P. C. Merker et al (J. Chem. Ed. 26, 1949 p 613) have disclosed the preparation of p-bromoacetanilide by separately preparing a solution of acetanilide (0.232 moles) in cold glacial acetic acid and reacting this solution with pyridiniumbromideperbromide (0.12 moles) in 40 ml hot glacial acetic acid. The resultant mixture was allowed to stand for 30 minutes at room temperature, and then 2 ml of saturated sodium bisulfite solution was added to aqueous solution. The resulting mass was filtered, washed with water and finally recrystallized from hot 95% aqueous ethanol to yield p-bromoacetanilide. The drawbacks of this method are that the brominating agent requires liquid bromine and hydrobromic acid in its preparation which are corrosive and difficult to handle. (L. F. Fieser and M. Fieser, Reagents for Organic Chemistry Vol. 1, John Wiley, New York, 1967, p967) The reagent is costlier than liquid bromine. It involves multi steps making the process less cost benefit
G. Rothenberg and J. H. Clark in Organic Process & Development 2000, 4, 270-274, have disclosed the catalytic bromination of aromatic compounds using alkali bromide or hydrobromic acid and hydrogen peroxide in the presence of 1-2 mol percent vanadium pentoxide catalyst. The drawbacks of this method are that more than stoichiometric quantities of hydrogen peroxide are required and the reaction needs a catalyst. Such catalytic protocols, in general, have several shortcomings like oxidative instability, high purification cost, strict pH and temperature controls. Besides, these reactions require stoichiometric amounts of metal to ensure satisfactory activity.

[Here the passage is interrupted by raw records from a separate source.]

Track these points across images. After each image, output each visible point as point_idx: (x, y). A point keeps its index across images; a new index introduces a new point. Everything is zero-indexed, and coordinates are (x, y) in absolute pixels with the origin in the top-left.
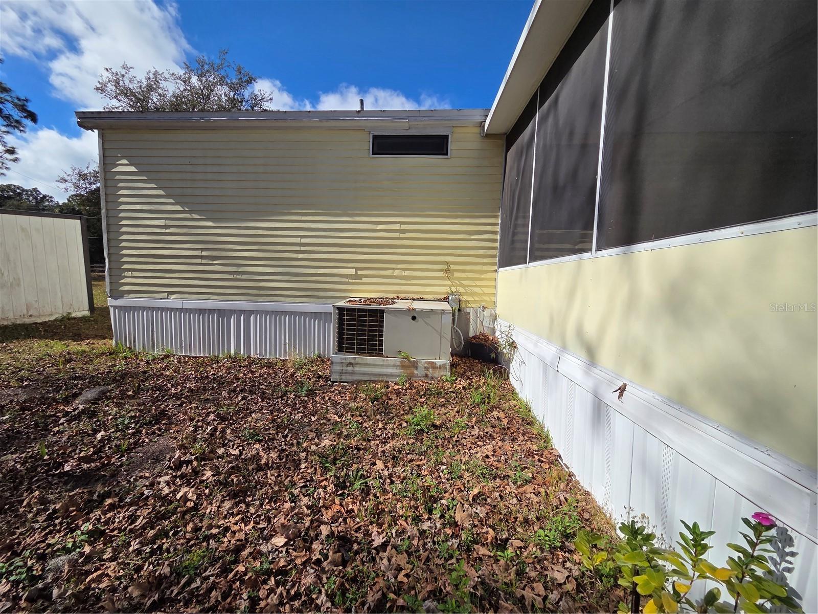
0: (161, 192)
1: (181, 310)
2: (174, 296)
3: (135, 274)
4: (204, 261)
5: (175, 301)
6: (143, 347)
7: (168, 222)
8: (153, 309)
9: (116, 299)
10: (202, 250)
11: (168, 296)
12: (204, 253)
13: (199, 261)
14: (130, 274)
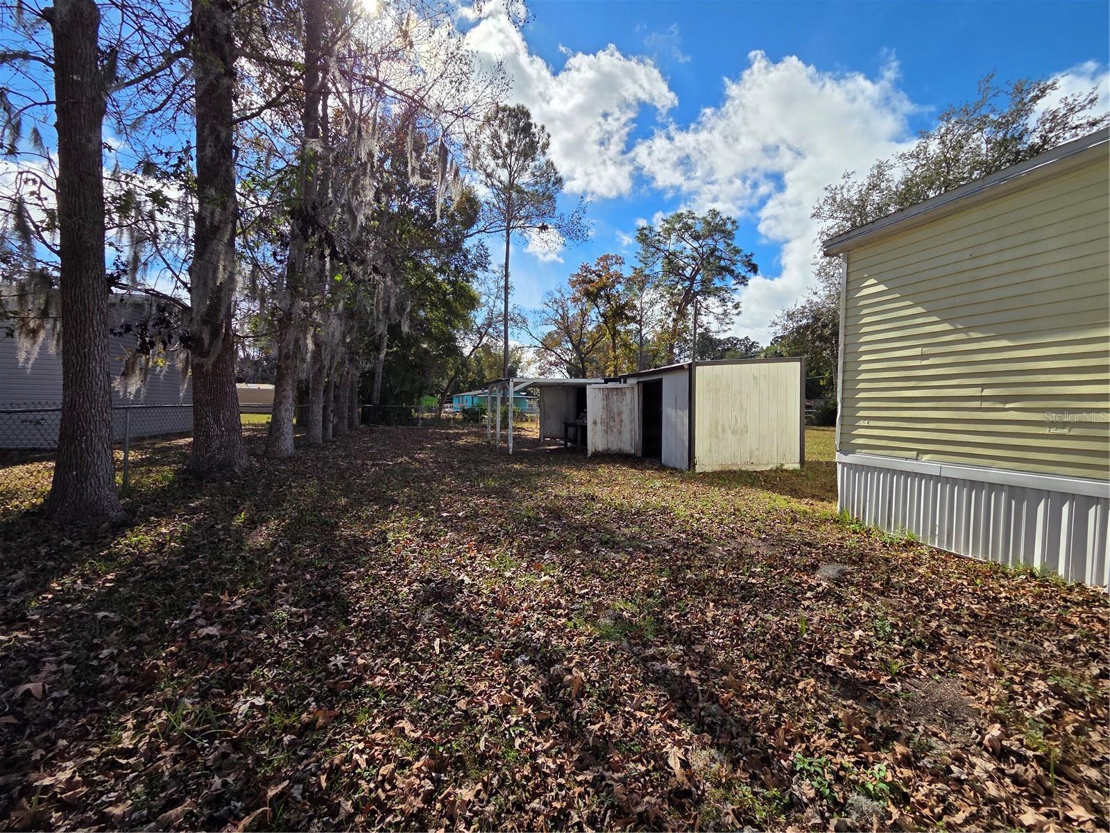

U.S. Pat. No. 5,817,888 (1998) to H. Y. Elnagar discloses a bromination process wherein organic compounds were selectively brominated in the para-position in high purity and yield. In this bromination process bromine chloride solution was used as brominating reagent which was slowly added at a controlled rate to a solution of aromatic compound maintained at a temperature around 0-4° C. under stirring. At the closure of the reaction, the reaction was quenched with few drops of saturated sodium sulfite solution and then diluted with normal organic solvents. The disadvantages of this method is that the preparation of brominating reagent, bromine chloride, still requires hazardous liquid bromine and chlorine gas under specified conditions.
Pending Application No. PCT/IB02/00386 dated Jan. 25, 2002 to G. Ramachandraiah et al reports the preparation of non-hazardous brominating reagent suitable for aromatic substitution reactions. In this method, calculated amounts of commercially available 4% hypochlorite solution was added to an industrial alkaline bromine mixture and allowed to stand for 24 h for completion of the desired reaction, optionally followed by evaporation to get brominating reagent in solid form. The drawbacks of this process are that, the volumes of hypochlorite solution required to achieve the desired bromide to bromate ratio, is large which unnecessarily increase the process cost or require large containers to handle bromination reactions. The reaction between bromide and hypochlorite and the subsequent reactions are slow as they are highly pH dependent. Further, the hypochlorite solution contains chlorate ions as an integral part in considerable levels, which being a strong oxidizing agent in acidic solutions, may take part in the bromination reactions and produce unwanted side products deteriorating the quality of the product.